The statement further points to Article 44 of the International Health Regulations, which requires member states to collaborate in responding to international public health emergencies. According to the HRA, such collaboration should extend beyond containment efforts to include financing research and vaccine development.

The group is calling for time-bound funding commitments to support Bundibugyo vaccine development, equitable access guarantees for Uganda and DRC, and similar investments in vaccines targeting Sudan ebolavirus, another strain that has repeatedly caused outbreaks in Uganda.

Uganda’s Immediate Challenge

While the vaccine debate unfolds, Uganda’s health authorities remain focused on containing the current outbreak. Health officials continue to rely on surveillance, contact tracing, isolation and supportive care as the primary tools for controlling transmission.

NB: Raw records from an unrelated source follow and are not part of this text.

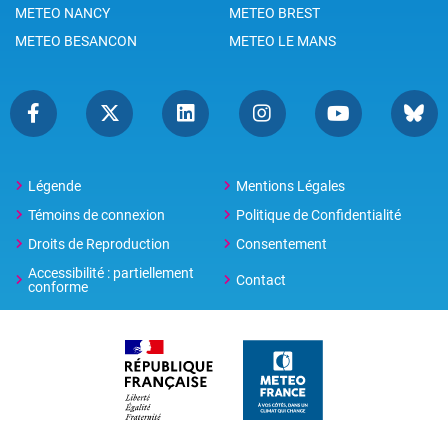
METEO NANCY
METEO BREST
METEO BESANCON
METEO LE MANS
Légende
Mentions Légales
Témoins de connexion
Politique de Confidentialité
Droits de Reproduction
Consentement
Accessibilité : partiellement
Contact
conforme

The challenge is particularly significant because the Bundibugyo strain can present symptoms similar to other viral illnesses during its early stages, making rapid identification difficult.

Authorities have intensified screening at border points, strengthened monitoring systems and increased public awareness campaigns as they seek to prevent further spread.

President Museveni’s expected address is likely to provide updates on the government’s response strategy, the status of confirmed cases and measures being taken to protect the public.